Dec 9, 2011 at 12:17 PM
Edited Dec 9, 2011 at 12:20 PM

Consider it done - sounds like a much nicer api. I'll implement it along those lines and post a patch.

I love the idea of using a delegate to allow the user to provide a modifier.

Dec 9, 2011 at 5:29 PM
Edited Dec 9, 2011 at 7:28 PM

Is there a reason behind chosing to pass gameTime.TotalGameTime.Ticks to the PlayerInput.Update method rather than the standard xna GameTime struct? I can see that the tick count is used to identify a helddown period for buttons which i can see would be useful for press and hold type scenarios.
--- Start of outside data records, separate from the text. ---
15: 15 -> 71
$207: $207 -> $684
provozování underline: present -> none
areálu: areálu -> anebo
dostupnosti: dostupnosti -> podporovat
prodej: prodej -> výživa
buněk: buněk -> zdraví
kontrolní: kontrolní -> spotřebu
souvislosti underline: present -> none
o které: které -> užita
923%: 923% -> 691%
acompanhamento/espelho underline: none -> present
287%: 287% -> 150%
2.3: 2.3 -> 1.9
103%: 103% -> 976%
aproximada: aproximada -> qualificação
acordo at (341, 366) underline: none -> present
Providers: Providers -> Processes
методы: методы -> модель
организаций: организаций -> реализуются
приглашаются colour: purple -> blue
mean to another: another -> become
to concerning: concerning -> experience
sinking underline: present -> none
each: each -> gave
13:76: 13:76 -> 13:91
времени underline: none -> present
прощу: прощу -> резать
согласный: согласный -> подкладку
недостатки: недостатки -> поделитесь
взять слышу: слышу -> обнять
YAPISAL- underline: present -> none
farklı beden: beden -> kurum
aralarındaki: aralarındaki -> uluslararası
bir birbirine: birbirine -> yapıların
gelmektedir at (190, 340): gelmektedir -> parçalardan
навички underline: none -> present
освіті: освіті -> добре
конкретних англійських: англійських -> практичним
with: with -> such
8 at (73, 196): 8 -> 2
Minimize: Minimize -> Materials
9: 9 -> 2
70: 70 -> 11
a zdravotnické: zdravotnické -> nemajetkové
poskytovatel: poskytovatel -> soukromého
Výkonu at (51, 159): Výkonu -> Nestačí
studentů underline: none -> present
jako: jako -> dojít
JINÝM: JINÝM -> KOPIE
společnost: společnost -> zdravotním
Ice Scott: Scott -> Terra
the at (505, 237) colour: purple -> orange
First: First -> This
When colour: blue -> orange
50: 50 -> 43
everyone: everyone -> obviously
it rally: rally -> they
The vibration update is dependant on the elapsed time since the last update which as the framework stands would require me to maintain a previous tick count or modify InputManager.Update(long tick) (Which then really becomes obsolete since all the PlayerInput.Update calls can move back up into InputManager.Update(GameTime)) and PlayerInput.Update(long tick) to use GameTime as a parameter and then modify the UpdateState calls within the PlayerInput class to pass through the TotalGameTime.Ticks since these appear to be the only place which the ticks value is used. I can maintain a previous tick within the vibration code which is simple enough but seems somewhat messy given that that information is already available in the GameTime class if it was passed down 1 stage further.

What would be your preference in this situation ?

Cheers

S.

Edit - I've uploaded a patch with the modifications as described above - it's only a few lines of code changed so easy to switch around if necessary,

Coordinator
Dec 10, 2011 at 7:32 PM

There are no real reasons on using the Ticks except the reasons you mentioned (by the way, well played digging into the code :p).

I guess there are no opposition to apply your patch so I'll make sure to add it for the v0.9 release. Thanks.